REQUIRED WORK =
In the records below, begin at the line containing "tissue box: none" and end at the line containing "dining chair: present"; quote every line in that span exactly, including both boundary lines, and no others.

DATA =
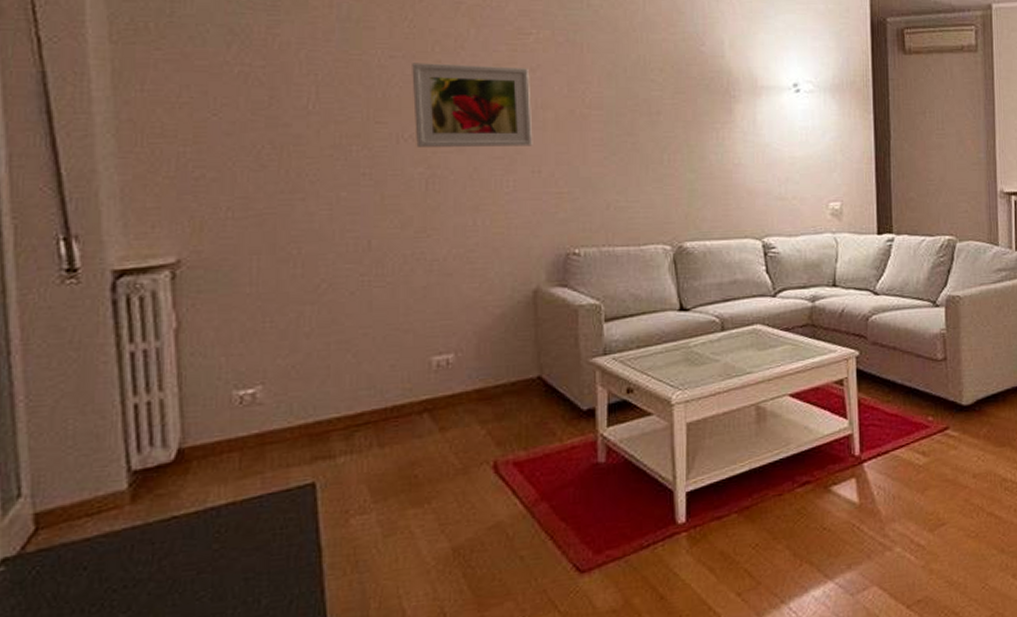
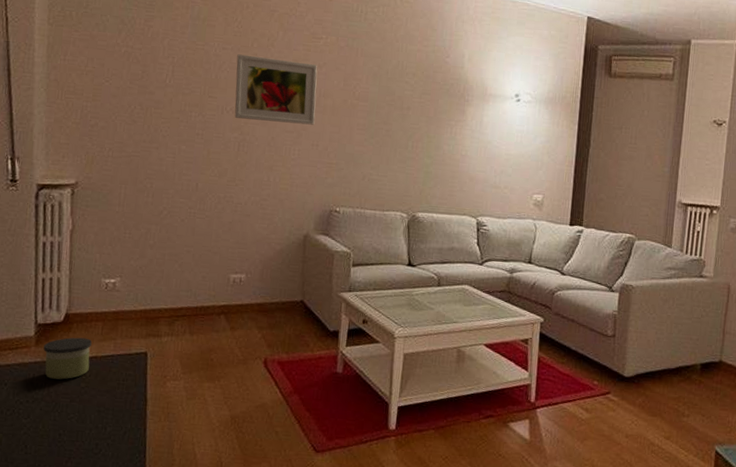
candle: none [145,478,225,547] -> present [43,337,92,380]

* * *

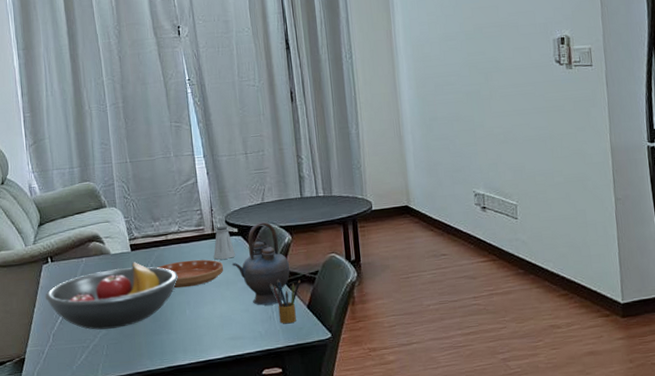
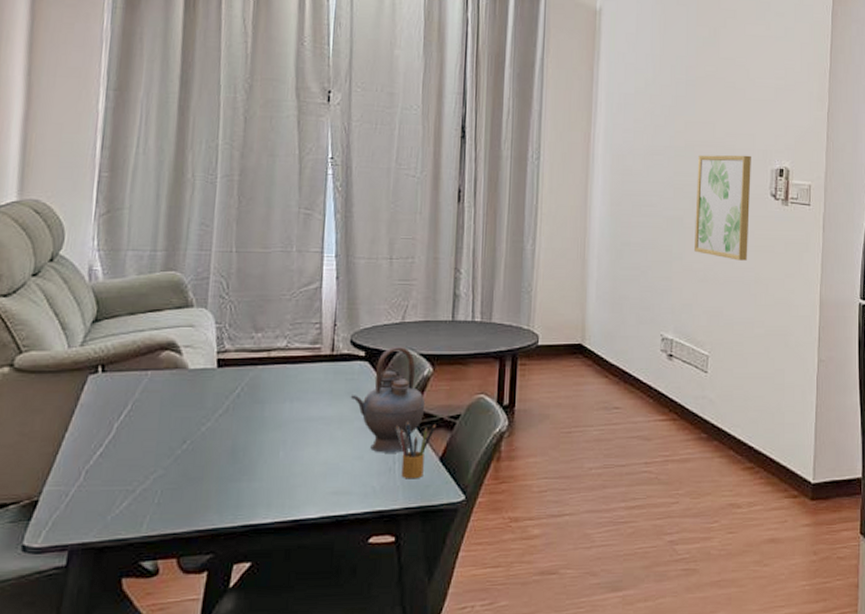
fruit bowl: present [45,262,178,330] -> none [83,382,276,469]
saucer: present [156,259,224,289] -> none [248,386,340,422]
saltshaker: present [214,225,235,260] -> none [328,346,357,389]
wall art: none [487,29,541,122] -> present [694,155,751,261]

---

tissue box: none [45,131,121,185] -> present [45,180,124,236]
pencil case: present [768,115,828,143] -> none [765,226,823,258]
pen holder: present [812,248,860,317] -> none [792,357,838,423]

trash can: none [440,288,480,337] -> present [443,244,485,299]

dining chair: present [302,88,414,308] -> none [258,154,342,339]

SOLUTION BELOW =
tissue box: none [45,131,121,185] -> present [45,180,124,236]
pencil case: present [768,115,828,143] -> none [765,226,823,258]
pen holder: present [812,248,860,317] -> none [792,357,838,423]

trash can: none [440,288,480,337] -> present [443,244,485,299]

dining chair: present [302,88,414,308] -> none [258,154,342,339]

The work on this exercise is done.